4 Ways to Include ProAV in the Public Sector

The U.S. government represents an enormous network of employees, agencies and committees. Currently, there are several hundred federal agencies and commissions, employing more than 4,300 individuals.

For value-added resellers (VARs), the public sector represents an incredible business opportunity. Consider the fact that each of those federal agencies requires at least some sort of AV equipment – even if it’s only a projector system.

However, it can be a bit challenging to break into the public sector, so plan carefully. Government entities have a unique set of obstacles to overcome when investing in new technology; however, their public funding also presents its own opportunities.

Consider these four ways to include ProAV technology in the public sector:

1. Get familiar with “secure AV.”

Of course, many public sector entities often deal with sensitive or even classified information, such as social security numbers and dates of birth. That’s why a growing market is emerging for secure AV: government audio/visual technology systems that are designed with a focus on security. The goal is to minimize the risk that the data being processed, sent or displayed will be intercepted or manipulated in any way.
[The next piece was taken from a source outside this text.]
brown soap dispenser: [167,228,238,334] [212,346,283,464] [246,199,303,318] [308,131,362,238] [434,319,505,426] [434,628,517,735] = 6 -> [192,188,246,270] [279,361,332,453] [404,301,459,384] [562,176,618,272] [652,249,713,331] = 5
The primary systems in this arena are secure video conferencing and display devices. However, for many government customers, the security of any AV device must be considered, including routing systems, switches and more. In addition, the acoustics of private government rooms and facilities falls under secure AV.
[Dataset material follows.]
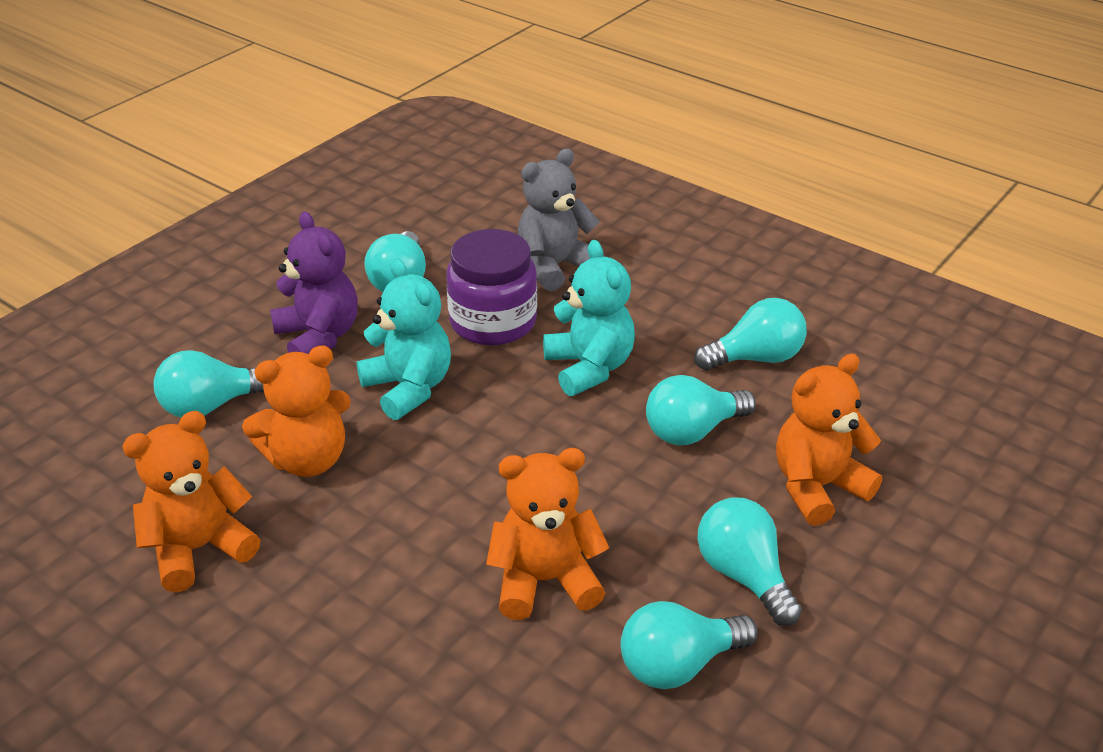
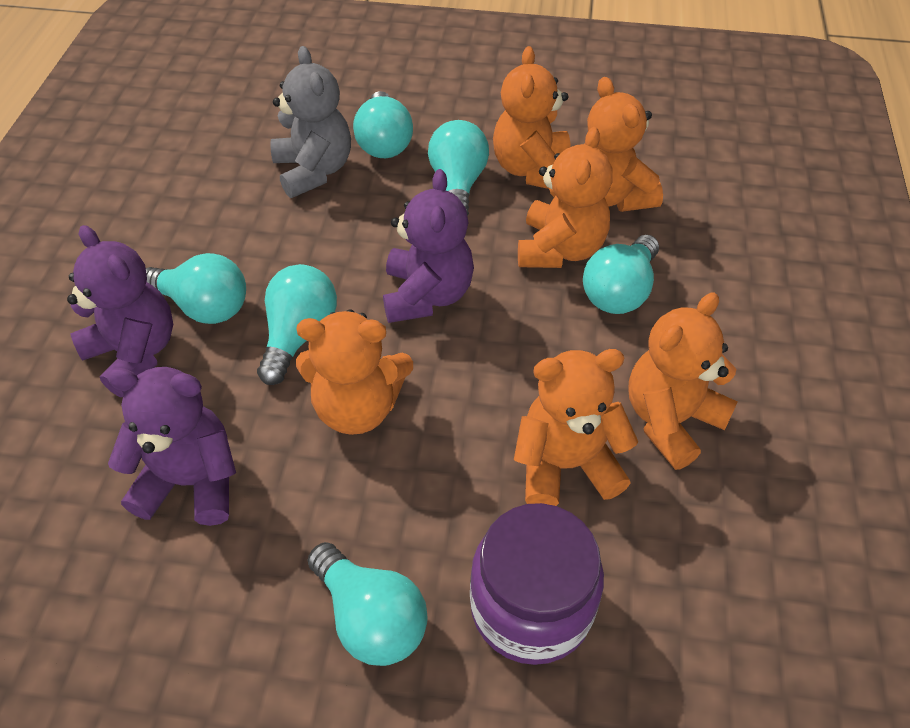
orange teddy bear: [122,411,260,593] [242,345,351,477] [486,448,609,620] [776,354,882,526] = 4 -> [296,310,413,435] [493,46,571,189] [514,349,638,506] [518,127,613,268] [584,77,663,212] [628,292,738,470] = 6
purple teddy bear: [270,211,357,354] = 1 -> [67,225,173,397] [107,367,236,526] [383,169,474,323] = 3
turquoise teddy bear: [356,259,451,420] [543,240,635,396] = 2 -> none = 0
For VARs who are willing to achieve the market knowledge and credentials necessary for secure AV, many opportunities await, now and in the years to come.

2. Stick to the basics.

In many ways, most government customers are going to be very similar to those in the corporate, banking or education verticals. Leverage your expertise and experience with previous jobs, and be prepared to work with public sector end users on much of the following technology:

  • PA systems
  • Electronic whiteboards
  • Public digital displays
  • Discreet ceiling and wall speakers
  • Media players
  • Microphones
  • Automation and control systems for lighting, sound, etc.

3. Emphasize training.

A 2013 survey titled “Use of AV Technology in the Public Sector” revealed that many public sector employees feel hampered by a lack of training on AV technology. Twenty-five percent of respondents said they see lack of training or necessary skills as an obstacle to using AV equipment – even though 39 percent of these workers say they are expected to use AV technology very frequently.  

This disconnect represents an opportunity for VARs to capture and maintain government customer business by putting an emphasis on training. Offer training on all new devices and systems as part of your base-line service offering, and you’ll be more likely to attract customers in this lucrative vertical.

4. Go green.

In an effort to save money and encourage sustainability, many government departments are making an effort to adopt “green” technology where possible. AV is one area in which going green has lagged a bit, due in part to legacy technology, such as mercury lamp projectors, that aren’t exactly eco-friendly.

Consider marketing newer, more environmentally-friendly AV technology to the public sector as a way for them to reduce their expenses over time. For example, many lamp-free projectors and ENERGY STAR-rated displays are available on the market today, both of which help to minimize an agency’s footprint – while also saving money over the long haul.

In your experience, what is the leading AV technology being used in the public sector? What are some of the challenges you’ve faced when working in the government arena?